- **Extracted information**:
◇ ◇ ◇
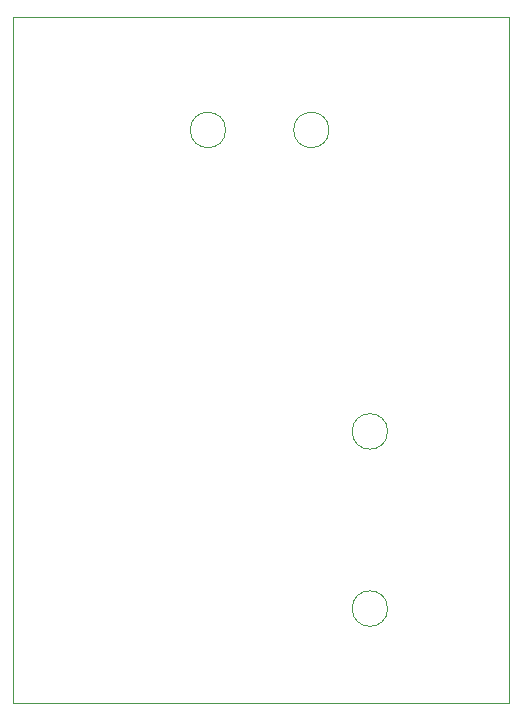
<source format=gbr>
%TF.GenerationSoftware,KiCad,Pcbnew,8.0.9-unknown-202502181922~c4009544a9~ubuntu24.04.1*%
%TF.CreationDate,2025-04-06T14:19:14-04:00*%
%TF.ProjectId,Acceleration Logger,41636365-6c65-4726-9174-696f6e204c6f,rev?*%
%TF.SameCoordinates,Original*%
%TF.FileFunction,Profile,NP*%
%FSLAX46Y46*%
G04 Gerber Fmt 4.6, Leading zero omitted, Abs format (unit mm)*
G04 Created by KiCad (PCBNEW 8.0.9-unknown-202502181922~c4009544a9~ubuntu24.04.1) date 2025-04-06 14:19:14*
%MOMM*%
%LPD*%
G01*
G04 APERTURE LIST*
%TA.AperFunction,Profile*%
%ADD10C,0.050000*%
%TD*%
G04 APERTURE END LIST*
D10*
X120650000Y-68640000D02*
X162650000Y-68640000D01*
X162650000Y-126700000D01*
X120650000Y-126700000D01*
X120650000Y-68640000D01*
%TO.C,J2*%
X138680000Y-78220000D02*
G75*
G02*
X135680000Y-78220000I-1500000J0D01*
G01*
X135680000Y-78220000D02*
G75*
G02*
X138680000Y-78220000I1500000J0D01*
G01*
X147430000Y-78220000D02*
G75*
G02*
X144430000Y-78220000I-1500000J0D01*
G01*
X144430000Y-78220000D02*
G75*
G02*
X147430000Y-78220000I1500000J0D01*
G01*
%TO.C,U2*%
X152390000Y-103745000D02*
G75*
G02*
X149390000Y-103745000I-1500000J0D01*
G01*
X149390000Y-103745000D02*
G75*
G02*
X152390000Y-103745000I1500000J0D01*
G01*
X152390000Y-118745000D02*
G75*
G02*
X149390000Y-118745000I-1500000J0D01*
G01*
X149390000Y-118745000D02*
G75*
G02*
X152390000Y-118745000I1500000J0D01*
G01*
%TD*%
M02*

</source>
◇ ◇ ◇
- **Task prompt**: An exact copy of the listing above, minus its pictures, is what is needed here.

- **Task result**:
<source format=gbr>
%TF.GenerationSoftware,KiCad,Pcbnew,8.0.9-unknown-202502181922~c4009544a9~ubuntu24.04.1*%
%TF.CreationDate,2025-04-06T14:19:14-04:00*%
%TF.ProjectId,Acceleration Logger,41636365-6c65-4726-9174-696f6e204c6f,rev?*%
%TF.SameCoordinates,Original*%
%TF.FileFunction,Profile,NP*%
%FSLAX46Y46*%
G04 Gerber Fmt 4.6, Leading zero omitted, Abs format (unit mm)*
G04 Created by KiCad (PCBNEW 8.0.9-unknown-202502181922~c4009544a9~ubuntu24.04.1) date 2025-04-06 14:19:14*
%MOMM*%
%LPD*%
G01*
G04 APERTURE LIST*
%TA.AperFunction,Profile*%
%ADD10C,0.050000*%
%TD*%
G04 APERTURE END LIST*
D10*
X120650000Y-68640000D02*
X162650000Y-68640000D01*
X162650000Y-126700000D01*
X120650000Y-126700000D01*
X120650000Y-68640000D01*
%TO.C,J2*%
X138680000Y-78220000D02*
G75*
G02*
X135680000Y-78220000I-1500000J0D01*
G01*
X135680000Y-78220000D02*
G75*
G02*
X138680000Y-78220000I1500000J0D01*
G01*
X147430000Y-78220000D02*
G75*
G02*
X144430000Y-78220000I-1500000J0D01*
G01*
X144430000Y-78220000D02*
G75*
G02*
X147430000Y-78220000I1500000J0D01*
G01*
%TO.C,U2*%
X152390000Y-103745000D02*
G75*
G02*
X149390000Y-103745000I-1500000J0D01*
G01*
X149390000Y-103745000D02*
G75*
G02*
X152390000Y-103745000I1500000J0D01*
G01*
X152390000Y-118745000D02*
G75*
G02*
X149390000Y-118745000I-1500000J0D01*
G01*
X149390000Y-118745000D02*
G75*
G02*
X152390000Y-118745000I1500000J0D01*
G01*
%TD*%
M02*

</source>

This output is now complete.